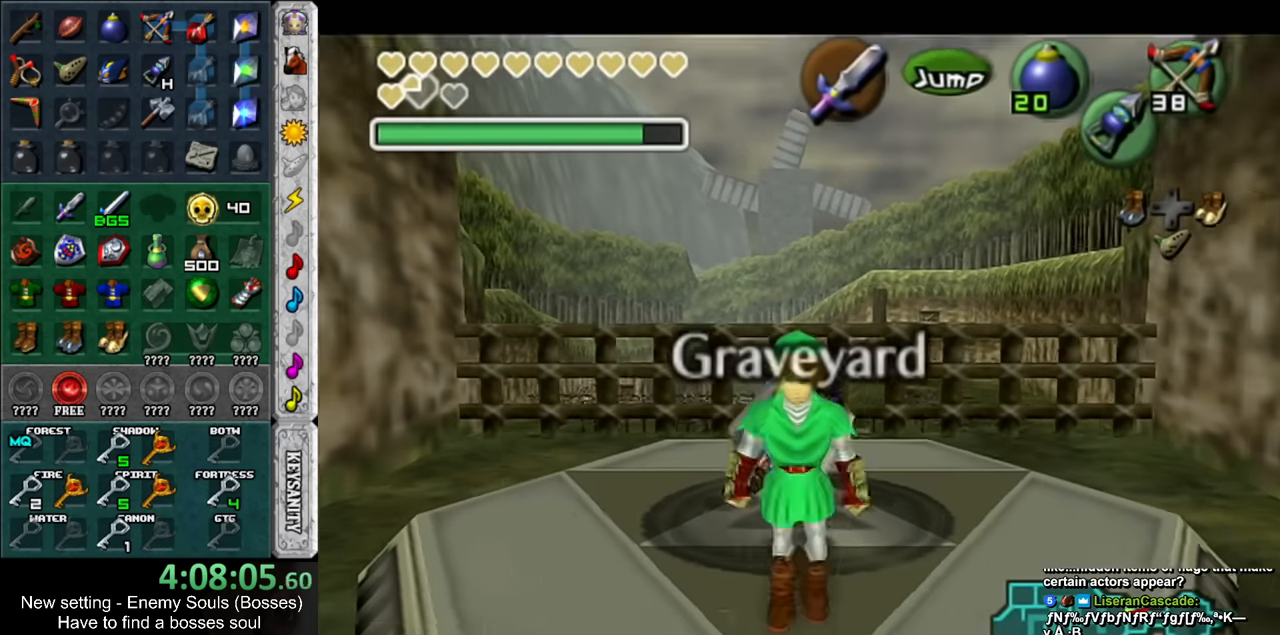
{"buttons": [], "left_stick": "up-right", "right_stick": "center", "events": [[416, "left_stick", "up-right"]]}
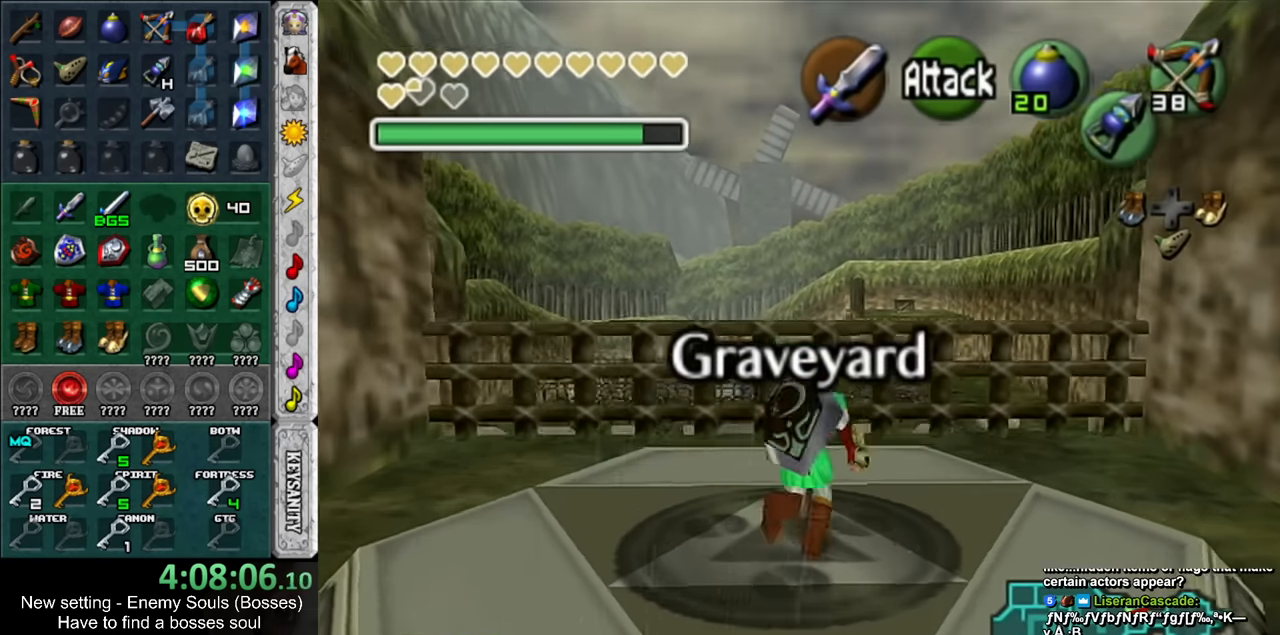
{"buttons": [], "left_stick": "up-right", "right_stick": "center", "events": []}
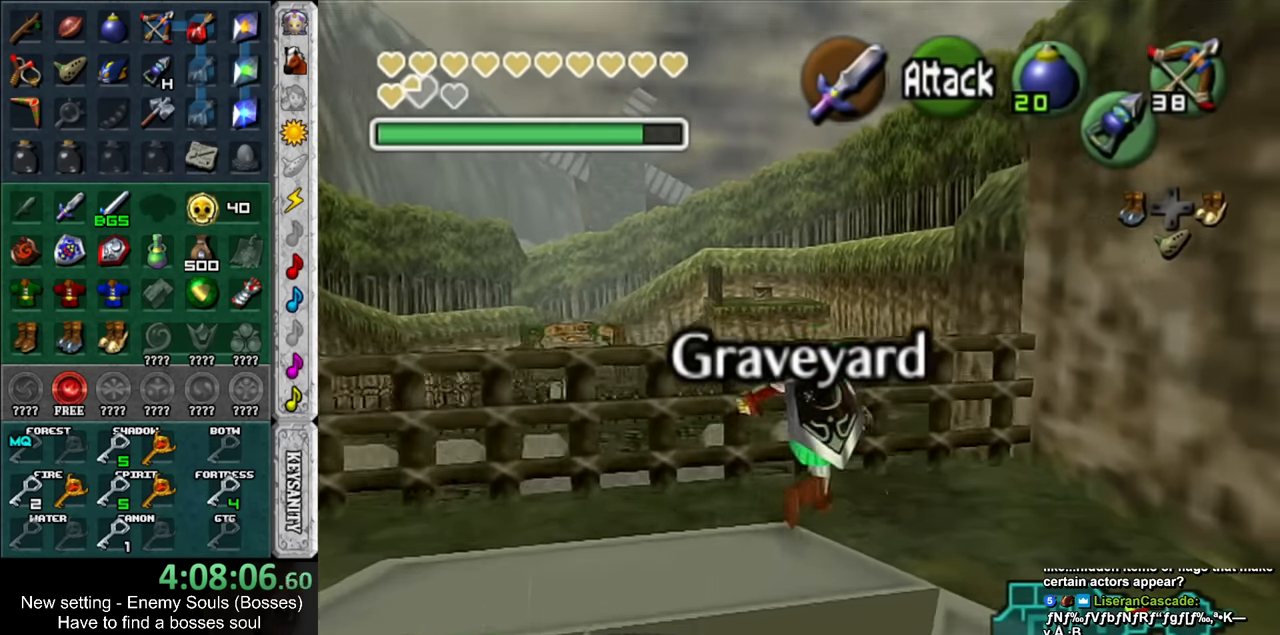
{"buttons": [], "left_stick": "up", "right_stick": "center", "events": [[50, "left_stick", "up"], [300, "A", "down"], [416, "A", "up"]]}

REQUIRED ACTION :: Output the data above without changes, apart from leaving out the pictures.

WRITTEN ANSWER ::
{"buttons": [], "left_stick": "up-right", "right_stick": "center", "events": [[416, "left_stick", "up-right"]]}
{"buttons": [], "left_stick": "up-right", "right_stick": "center", "events": []}
{"buttons": [], "left_stick": "up", "right_stick": "center", "events": [[50, "left_stick", "up"], [300, "A", "down"], [416, "A", "up"]]}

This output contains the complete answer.